The twentieth century saw literally dozens of major adaptations of Bram Stoker‘s novel Dracula, from plays and musicals to radio productions, t.v. series, television adaptations and motion pictures. Yet that same period saw a dearth of Carmilla versions. LeFanu‘s classic in that period saw three radio versions, three major stage plays, three television adaptations (one of which sadly lost) and four films. The last aired in 1990. So it remained for twenty one years. Nothing. Nada. Zero. Until Wildclaw Theatre in Chicago in 2011 mounted a new Carmilla. First of many!
In just the last four years Carmilla has had a genuine renaissance! To my certain knowledge at least two other plays of the same work have also gone up since then (I wrote one of them). On top of that two new motion pictures have appeared–both very good, with name actors and creating a lot of stir. Curse of Styria with Stephen Rhea and Elinor Tomlinson got a distributor first but The Unwanted is still winding its way through film festivals. And yet another radio play from the British Isles (with David Warner).
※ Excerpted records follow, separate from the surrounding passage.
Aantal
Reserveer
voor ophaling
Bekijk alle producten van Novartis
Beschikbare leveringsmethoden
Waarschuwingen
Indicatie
And then there is the web series–a genuine hit by any standards, it has spawned many a Tumbler blog and fanfiction group with “Creampuffs” (as fans are known–the lesbian vampire equivalent of Trekkie) creating music videos, filming their reactions to episodes, devouring trivia, etc. Its second season is en route as these words are typed, scheduled to start airing in Spring of this very year.
So–what happened? Why this explosion of interest in less than four years? Nearly as many adaptations since 2011 as in the previous century! Not counting the new web comics, the re-writing of the original (adding werewolves and the like, linking the story directly to Dracula–a take a graphic novel did as well), and a new edition with extraordinary artwork.
What is going on?
Here’s one theory. Vampires function as a metaphor that resonate with an audience on some level. In Buffy the Vampire Slayer they became one of many hard, terrible things about the real world teens had to start to face. For Twilight they became pretty much an embodiment of human sin, with the conquest of same portrayed as a source of ultimate romantic desire. Guillermo del Toro’s The Strain brings us vampires as disease, corruption, chaos waiting to overwhelm us all. Dracula Untold sees undeath as a damnation, the price paid for absolute value. So what kinds of metaphors does LeFanu’s lesbian vampire embody?
Feminism could well make for a short, sweet answer. An exploration of the power of the feminine, how it is suppressed and distorted, how it lashes out like karma. Be warned–SPOILERS do most certainly follow! Consider the web series for example. Apart from the fact the only three male characters are (1) A nice idiot, (2) A sadistic liar, and (3) A digitalized nerd, all five of the female leads appear to be quite straight-forwardly gay. Whatever else Silas University may be, it seethes with assumptions about female empowerment. Even the villain is a woman, and while most of those ending up rescued are girls, they are saved by a cadre led and inspired by young women. The title character even saves the day at the end, giving a lie to her cynical claims of being only interested in survival. This Carmilla (as in most recent versions) clearly and genuinely loves our lead character, Laura.
For the record, that was the choice in my play version as well.
This makes for something quite consistent in most recent versions. Whereas Crypt of the Vampire or The Blood Spattered Bride shows a vampiress as predator first and foremost, Curse of Styria and The Unwanted see things differently. The “vampire hunters” we see as oppressors of women, fanatics as well as (in at least one case) a rapist. What power Laura may have over events becomes a focus. She’s no longer a passive victim, even in the relatively straightforward BBC radio play.
All of which makes for a comment about not only the story itself but our times. While bastions of male power react in ever-spiraling fury at changes in the world, some of us look to an 1872 novella for insight into what changing gender roles mean. Carmilla and its characters offer a way to explore something vivid and meaningful to our lives, especially in terms of women. Thus in that respect it serves much the same function as The Hunger Games.